Bugün dünyanın birçok ülkesinde bilgiye erişim kolaylaştı, ama bilgiyi anlamlandırma yeteneği geriledi. Ekranlara bakan ama dünyayı görmeyen; bilgiye ulaşan ama nasıl kullanacağını bilemeyen bir kuşak oluştu. Bu kaybedilmiş kuşağın yeniden kazanılması lazım. Laiklik, geleceğin şekillenmesinde büyük rol oynayacaktır.
Bu pencereden bakınca eğitim, yalnızca “öğreten” değil, “aydınlatan” bir süreç olmalıdır.
Bilim ile ahlâk arasındaki bağ
Bir toplum geleceğe hazırlanırken en çok şunlara dikkat etmelidir: Bilim, ahlaktan kopmamalıdır. Tarihin en karanlık dönemleri, çoğu zaman yüksek teknolojiyle değil, vicdan yoksunluğuyla yaşanmıştır.
Bu yüzden geleceğe hazırlanmak, etik ile bilimin yeniden buluşmasıdır. Yapay zekâdan önce, vicdanı (kurumsal olarak hukuku) güçlendirmek gerekir. Robotlar değil, insanlar yozlaşır; ve bir toplumun yozlaşması, bilgiyi ahlâktan, gücü sorumluluktan ayırdığı noktada başlar.

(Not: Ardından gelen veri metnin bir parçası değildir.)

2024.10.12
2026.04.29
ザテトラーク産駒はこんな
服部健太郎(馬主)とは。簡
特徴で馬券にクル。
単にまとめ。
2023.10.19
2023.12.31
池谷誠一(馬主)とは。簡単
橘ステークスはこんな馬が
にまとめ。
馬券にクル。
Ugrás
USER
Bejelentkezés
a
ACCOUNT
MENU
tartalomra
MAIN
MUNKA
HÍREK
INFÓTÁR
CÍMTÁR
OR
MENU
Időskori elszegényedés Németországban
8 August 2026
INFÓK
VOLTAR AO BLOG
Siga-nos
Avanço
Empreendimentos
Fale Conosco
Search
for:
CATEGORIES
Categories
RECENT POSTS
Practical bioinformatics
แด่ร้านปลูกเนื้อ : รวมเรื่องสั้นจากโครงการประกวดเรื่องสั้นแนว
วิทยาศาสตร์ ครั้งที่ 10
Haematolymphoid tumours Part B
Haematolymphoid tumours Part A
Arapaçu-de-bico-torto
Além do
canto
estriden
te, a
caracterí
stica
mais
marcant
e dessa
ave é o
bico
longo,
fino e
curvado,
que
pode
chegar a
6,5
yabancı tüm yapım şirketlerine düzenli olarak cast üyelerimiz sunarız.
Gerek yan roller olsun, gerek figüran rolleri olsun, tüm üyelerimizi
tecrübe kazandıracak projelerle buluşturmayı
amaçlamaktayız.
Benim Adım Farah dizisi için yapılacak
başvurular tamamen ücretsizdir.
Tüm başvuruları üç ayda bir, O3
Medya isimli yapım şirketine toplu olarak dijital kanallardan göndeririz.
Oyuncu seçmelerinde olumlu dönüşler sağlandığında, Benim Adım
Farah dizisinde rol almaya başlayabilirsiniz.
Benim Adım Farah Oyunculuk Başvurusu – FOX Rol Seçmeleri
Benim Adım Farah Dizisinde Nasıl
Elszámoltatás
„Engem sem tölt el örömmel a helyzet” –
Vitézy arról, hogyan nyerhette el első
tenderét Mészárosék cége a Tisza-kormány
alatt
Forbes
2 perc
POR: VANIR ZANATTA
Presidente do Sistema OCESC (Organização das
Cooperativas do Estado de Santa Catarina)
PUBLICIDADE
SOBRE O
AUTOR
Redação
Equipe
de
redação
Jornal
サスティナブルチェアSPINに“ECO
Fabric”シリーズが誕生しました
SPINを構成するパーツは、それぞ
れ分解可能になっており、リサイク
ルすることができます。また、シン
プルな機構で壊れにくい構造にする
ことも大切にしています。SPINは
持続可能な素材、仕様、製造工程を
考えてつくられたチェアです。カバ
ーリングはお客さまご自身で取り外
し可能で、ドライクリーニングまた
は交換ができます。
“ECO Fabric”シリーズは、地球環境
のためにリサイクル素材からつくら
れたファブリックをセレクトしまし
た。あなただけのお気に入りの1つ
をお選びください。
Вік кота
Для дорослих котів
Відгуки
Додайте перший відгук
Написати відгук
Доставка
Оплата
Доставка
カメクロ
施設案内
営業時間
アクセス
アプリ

Adalet: Toplumun yer çekimi
Adalet, bir toplumun ayakta kalmasını sağlayan, kurumları arasında görünmez altın teğeldir. Hukuku dışlayan hiçbir düzen, uzun süre yaşayamaz. Adalet, kurumların sürdürülebilirliği kadar, toplumun geleceğe olan inancını ve güven duygusunu da belirler.
Bir ülkede gençler geleceğine güvenmiyorsa, o ülke en stratejik kaynağını —umut sermayesini— kaybediyor demektir. Bu nedenle adalet, yalnızca hukukçuların değil, geleceği inşa etmek isteyen her yurttaşın kaygısıdır.
Yurttaşlık bilinci ve ortak akıl
Geleceğe hazırlık, devlet politikalarıyla sınırlı değildir; bireylerin sorumluluğu da aynı oranda etkilidir.
Toplum, “yönetilmek” yerine kendisinin de katılacağı “yönetişimi” öğrendiğinde gelişir. Yurttaşlık, yalnızca oy kullanmak değil, ortak akla katkıda bulunmaktır.
Eleştiren, düşünen, çözüm üreten bireyler geleceği inşa eden en önemli toplumsal sermayedir.
Devletler kurumlarıyla yaşar, ama toplumlar ahlakî karakterleriyle hayatlarına yol verirler. Eğer bir toplum yolsuzluğu, hırsızlığı, keyfîliği hayatından çıkarmışsa, gelecek endişesi duymaz.
Umut: Geleceğin ahlaki temeli
Geleceğe hazırlanmak, aslında umuda yatırım yapmaktır. Ama umut, pasif bir bekleyiş değil; aktif bir katılım çabasıdır.
Kendine, topluma ve zamana duyulan bir inançtır. Umudun olmadığı yerde, akıl da işlevsiz kalır; çünkü akıl, geleceği şekillendiren bir güçtür.
Her nesil, kendisinden sonra gelenlere sadece maddi miras değil, yön de bırakır.
O yön, bilginin ışığıyla, emeğin sabrıyla, adaletin terazisiyle, umudun nefesiyle çizilir.
Gelecek, inşa edilen bir ufuktur
Bir toplumun geleceği, laboratuvarlarda, bakanlık koridorlarında ya da seçim meydanlarında değil; okullarda, evlerde ve vicdanlarda kurulur. Eğer biz bugünümüzü adalet, laiklik, dürüstlük, özgürlük ve dayanışma üzerine inşa edebilirsek, gelecek kendiliğinden gelir.
Gelecek, bir hediye değildir; bir sorumluluktur. Ve bu sorumluluğu taşıyan her birey, kendi payına düşen dünyayı yeniden kurar.